Alahapperuma contested the 2020 parliamentary election as a SLPP candidate from the Matara district and received 103,534 votes to enter parliament. He voted in favour of Twentieth Amendment which repealed 19th Amendment and restored more powers to the Executive President. In August 2020, Alahapperuma was appointed Minister of Power. In the August 2021 cabinet reshuffle, he was appointed Minister of Mass Media. He resigned from his cabinet portfolio in April 2022 as the 2022 Sri Lankan political crisis deepened amid civil protests.
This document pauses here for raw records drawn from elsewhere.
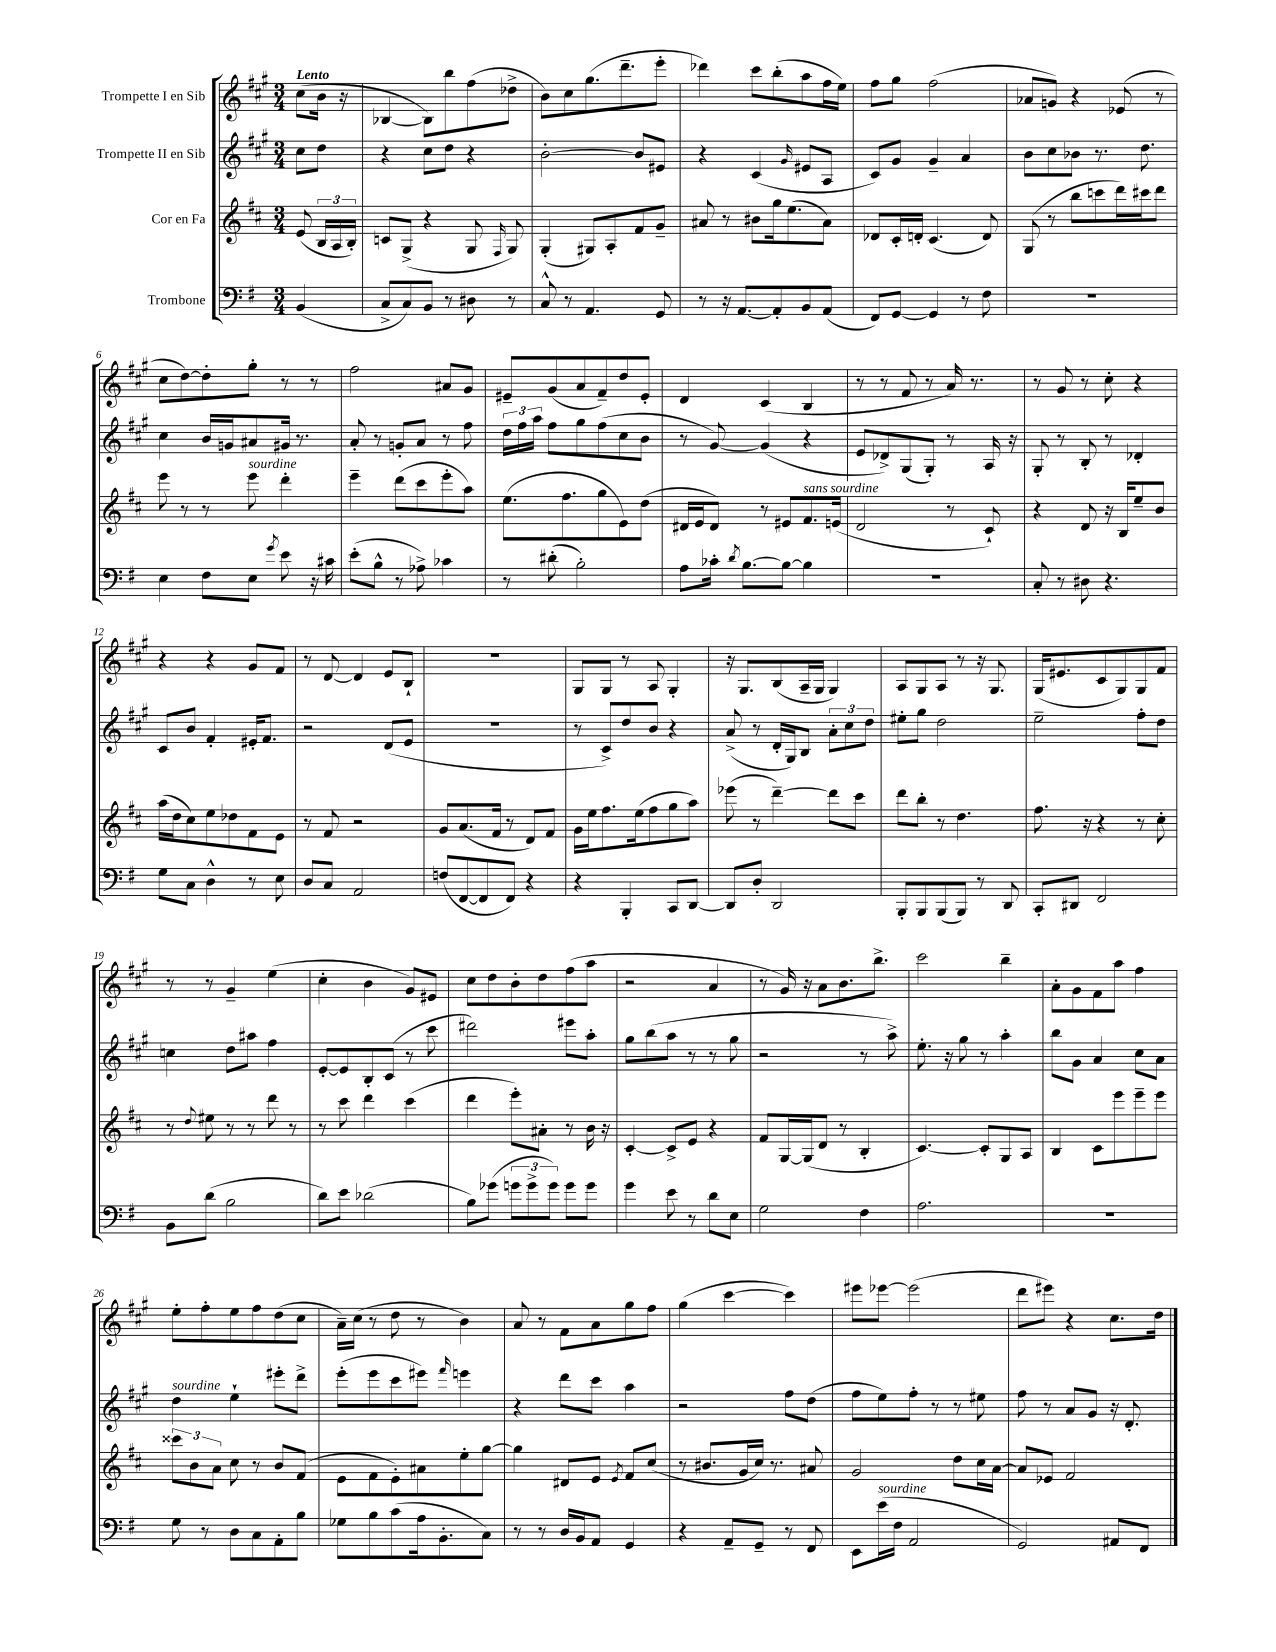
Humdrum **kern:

**kern	**kern	**kern	**kern
*part4	*part3	*part2	*part1
*staff4	*staff3	*staff2	*staff1
*I"Trombone	*I"Cor en Fa	*I"Trompette II en Sib	*I"Trompette I en Sib
*clefF4	*clefG2	*clefG2	*clefG2
*k[f#]	*k[f#c#]	*k[f#c#g#]	*k[f#c#g#]
*M3/4	*M3/4	*M3/4	*M3/4
=	=	=	=
!	!	!	!LO:TX:a:B:t=Lento
(4BB/	(8e/	8cc#\L	(8cc#\L
.	24B/LL	8dd\J	16b\Jk
.	24A/	.	.
.	.	.	16r
.	24B'/JJ)	.	.
=1	=1	=1	=1
8C^/L	8cn/L	4r	[4B-X/
8C/)	(8G^/J	.	.
8BB/J	4r	8cc#\L	8B-\L])
8r	.	8dd\J	8bb\
8D#X\	8G/	4r	(8ff#\
.	16qqF#/	.	.
8r	8G/)	.	8dd-X^\J
=2	=2	=2	=2
8C^^/	(4G'/	[2b'\	8b\L)
8r	.	.	8cc#\
4.AA/	8G#X/L)	.	(8.gg#\
.	8A'/	.	.
.	.	.	8.ddd~\
.	8f#/	8b/L]	.
8GG/	8g~/J	8e#X/J	8eee'\J
=3	=3	=3	=3
8r	8a#X/	4r	4ddd-X\)
16r	8r	.	.
[8.AA/L	.	.	.
.	8b#X\L	(4c#/	8ccc#\L
8AA'/]	16gg\k	.	(8bb'\
.	(8.ee\	.	.
.	.	16qqg#/	.
8BB/	.	8e#X/L	8aa\
(8AA/J	8a#\J)	8A/J	16ff#\L
.	.	.	16ee\JJ)
=4	=4	=4	=4
8FF#/L)	8d-X/L	8c#/L)	8ff#\L
[8GG/J	16c#'/L	8g#/J	8gg#\J
.	16dn'/JJ	.	.
4GG/]	(4.c#/	4g#~/	(2ff#\
8r	.	4a/	.
8F#\	8d/)	.	.
=5	=5	=5	=5
2.r	(8G/	8b\L	8a-X/L
.	8r	8cc#\	8gn/J)
.	8bb\L	8b-X\J	4r
.	8cccn\	8.r	.
.	16ddd\L)	.	(8e-X/
.	16ccc#X\J	8.dd\	.
.	8ddd\J	.	8r
!!LO:LB:g=z
=6	=6	=6	=6
4E\	8eee\	4cc#\	8cc#\L
.	8r	.	[8dd\)
8F#\L	8r	16b/LL	8dd'\]
.	.	16gn/J	.
!	!LO:TX:a:i:t=sourdine	!	!
8E\J	8eee\	8a#X/	8gg#'\J
8qg/	.	.	.
8e\	4ddd'\	16g#X/Jk	8r
.	.	8.r	.
16r	.	.	8r
16c#X\	.	.	.
=7	=7	=7	=7
(8e'\L	4eee~\	8a'/	2ff#\
8B^^\J	.	8r	.
8r	(8ddd\L	8gn'/L	.
8A-X^\)	8ccc#\	8a/J	.
4c-X\	8eee'\	8r	8a#X/L
.	8aa\J)	8ff#\	8g#/J
=8	=8	=8	=8
8r	(8.ee\L	24dd\LL	8e#X~/L
.	.	24ff#\	.
.	.	24aa\JJ	.
(8d#X'\	.	8ff#\L	(8g#/
.	8.ff#\	.	.
2B'\)	.	8gg#\	8a/
.	8gg\	(8ff#\	8f#~/)
.	8e\)	8cc#\	8dd/
.	(8dd\J	8b\J	8e#'/J
=9	=9	=9	=9
8A\L	16d#X/LL	8r	4d/
.	16e/J	.	.
16c-X'\Jk	8d#/J)	[8g#/)	.
8qd/	.	.	.
[8.B\L	.	.	.
.	8r	(4g#/]	(4c#/
8B\J_	8e#X/L	.	.
!	!LO:TX:a:i:t=sans sourdine	!	!
4B\]	8.f#/	4r	4B/
.	(16en/Jk	.	.
=10	=10	=10	=10
2.r	2d/	8e/L	8r
.	.	8d-X^/)	8r
.	.	(8G#/	8f#/
.	.	8G#'/J)	8r
.	8r	8r	16a/)
.	.	.	8.r
.	8c#`/)	16A/	.
.	.	16r	.
=11	=11	=11	=11
8C'/	4r	8G#'/	8r
8r	.	8r	8g#/
8D#X\	8d/	8B'/	8r
4.r	16r	8r	8cc#'\
.	16B/KL	.	.
.	8ee~/	4d-X'/	4r
.	8b/J	.	.
!!LO:LB:g=z
=12	=12	=12	=12
8G\L	(16aa\LL	8c#/L	4r
.	16dd\J	.	.
8C\J	8cc#\)	8b/J	.
4D^^\	8ee\	4f#'/	4r
.	8dd-X\	.	.
8r	8f#\	16e#X'/KL	8g#/L
.	.	8.f#/J	.
8E\	8e\J	.	8f#/J
=13	=13	=13	=13
8D/L	8r	2r	8r
8C/J	8f#/	.	[8d/
2AA/	2r	.	4d/]
.	.	(8d/L	8e/L
.	.	8e/J	8B`/J
=14	=14	=14	=14
(8Fn/L	8g/L	2.r	2.r
[8FF#/	(8.a/	.	.
8FF#/]	.	.	.
.	16f#/Jk	.	.
8FF#/J)	8r	.	.
4r	8d/L)	.	.
.	8f#/J	.	.
=15	=15	=15	=15
4r	16g\LL	8r	8G#/L
.	16ee\J	.	.
.	8.ff#\	8c#^/L)	8G#/J
4BBB'/	.	8dd/	8r
.	(16ee\k	.	.
.	8ff#\	8b/J	8A/
8CC/L	8gg\	4r	4G#'/
[8DD/J	8aa\J)	.	.
=16	=16	=16	=16
8DD/L]	(8eee-X\	(8a^/	16r
.	.	.	8.G#/L
8D'/J	8r	8r	.
2DD/	[4ddd~\)	16d'/LL	(8B/
.	.	16G#/J)	.
.	.	8B/J	16A~/L
.	.	.	16G#/JJ
.	8ddd\L]	12a'\L	4G#/)
.	.	12cc#\	.
.	8ccc#\J	.	.
.	.	12dd\J	.
=17	=17	=17	=17
8BBB'/L	8ddd\L	8ee#X'\L	8A/L
8BBB/	8bb'\J	8gg#\J	8G#/
(8BBB/	8r	2dd\	8A/J
8BBB/J)	4.dd\	.	8r
8r	.	.	16r
.	.	.	8.G#/
8DD/	.	.	.
=18	=18	=18	=18
8CC'/L	8.ff#\	2ee~\	(16G#/KL
.	.	.	8.e#X/
8DD#X/J	.	.	.
.	16r	.	.
2FF#/	4r	.	8c#/
.	.	.	8G#/)
.	8r	8ff#'\L	8G#/
.	8cc#'\	8dd\J	8f#/J
!!LO:LB:g=z
=19	=19	=19	=19
8BB\L	8r	4ccn\	8r
.	8qqdd/	.	.
(8d\J	8ee#X\	.	8r
2B\	8r	8dd\L	4g#~/
.	8r	8aa#X\J	.
.	8ddd\	4ff#\	(4ee\
.	8r	.	.
=20	=20	=20	=20
8d\L)	8r	[8e'/L	4cc#'\
8e\J	8ccc#\	8e/]	.
(2d-X\	4ddd\	8B'/	4b\
.	.	(8c#/J	.
.	(4ccc#\	8r	8g#/L)
.	.	8ccc#\	8e#X/J
=21	=21	=21	=21
8B\L)	4ddd\	2ddd#X\)	8cc#\L
(8g-X\J	.	.	8dd\
12gn\L	8eee'\L)	.	8b'\
12g^\	.	.	.
.	8a#X'\J	.	8dd\
12g\J)	.	.	.
8g\L	8r	8eee#X\L	(8ff#\
8g\J	16b\	8aa'\J	8aa\J
.	16r	.	.
=22	=22	=22	=22
4g\	[4c#'/	8gg#\L	2r
.	.	(8bb\	.
8e\	8c#^/L]	8aa\J	.
8r	8e/J	8r	.
8d\L	4r	8r	4a/
8E\J	.	8gg#\	.
=23	=23	=23	=23
2G\	8f#/L	2r	8r
.	[16G/L	.	16g#/)
.	(16G/J]	.	16r
.	8d/J	.	8a\L
.	8r	.	8.b\
4F#\	4B'/	8r	.
.	.	.	8.bb^\J
.	.	8aa^\)	.
=24	=24	=24	=24
2.A\	[4.c#/)	8.ee'\	2ccc#\
.	.	16r	.
.	.	8gg#\	.
.	8c#'/L]	8r	.
.	8G/	4aa'\	4bb~\
.	8A/J	.	.
=25	=25	=25	=25
2.r	4B/	8bb\L	8a'\L
.	.	8g#\J	8g#\
.	8c#\L	4a/	8f#\
.	8eee\	.	8aa\J
.	8eee~\	8cc#\L	4ff#\
.	8eee\J	8a\J	.
!!LO:LB:g=z
=26	=26	=26	=26
!	!	!LO:TX:a:i:t=sourdine	!
8G\	12ccc##X\L	4dd\	8ee'\L
.	12b\	.	.
8r	.	.	8ff#'\
.	12a\J	.	.
8D\L	8cc#\	4ee`\	8ee\
8C\	8r	.	8ff#\
8AA'\	8b/L	8eee#X'\L	(8dd\
8B\J	(8f#/J	8ddd^\J	8cc#\J
=27	=27	=27	=27
8G-X\L	8e\L	(8eee'\L	16a~\LL)
.	.	.	(16cc#\JJ
8B\	8f#\	8eee\	8r
(8c\	8e'\)	8ccc#\	8dd\
16A\k	8a#X\	8eee#X\J)	8r
8.BB'\	.	.	.
.	.	16qqfff#/	.
.	8ee'\	4eeen\	4b\)
8C\J)	[8gg\J	.	.
=28	=28	=28	=28
8r	4gg\]	4r	8a/
8r	.	.	8r
16D/LL	8d#X/L	8ddd\L	8f#\L
16BB/J	.	.	.
8AA/J	8e/J	8ccc#\J	8a\
.	8qe/	.	.
4GG/	8f#/L	4aa\	8gg#\
.	(8cc#/J	.	8ff#\J
=29	=29	=29	=29
4r	8r	2r	(4gg#\
.	8.b#X/L	.	.
8AA~/L	.	.	[4ccc#\
.	16g/L	.	.
8GG~/J	16cc#/JJ)	.	.
.	8.r	.	.
8r	.	8ff#\L	4ccc#\])
8FF#/	8a#X/	(8dd\J	.
=30	=30	=30	=30
8EE\L	2g/	8ff#\L	8eee#X\L
!LO:TX:a:i:t=sourdine	!	!	!
(16e\L	.	8ee\)	[8eee-X\J
16F#\JJ	.	.	.
2AA/	.	8ff#'\J	(2eee-\]
.	.	8r	.
.	8dd\L	8r	.
.	16cc#\L	8ee#X\	.
.	[16a\JJ	.	.
=31	=31	=31	=31
2GG/)	8a/L]	8ff#\	8ddd\L
.	8e-X/J	8r	8eee#X\J)
.	2f#/	8a/L	4r
.	.	8g#/J	.
8AA#X/L	.	16r	8.cc#\L
.	.	8.d'/	.
8FF#/J	.	.	.
.	.	.	16dd\Jk
==	==	==	==
*-	*-	*-	*-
In July 2022, following the resignation of President Gotabaya Rajapaksa, Alahapperuma announced that he would run for president in the upcoming presidential election to elect Gotabaya Rajapaksa's successor. Alahapperuma was backed by Leader of the Opposition Sajith Premadasa and SLPP Chairman and MP Professor G. L. Peiris. Alahapperuma lost the election to acting president Ranil Wickremesinghe.

On 31 August 2022, Dullas Alahapperuma and 13 others left the Sri Lanka Podujana Peramuna and crossed over to the opposition as an independent MP. Two days later, Alahapperuma's faction launched a new political party, the Freedom People's Congress.

==Family==
He is married to popular singer Pradeepa Dharmadasa, daughter of P.K. and Hema Dharmadasa of Galle, and has two children.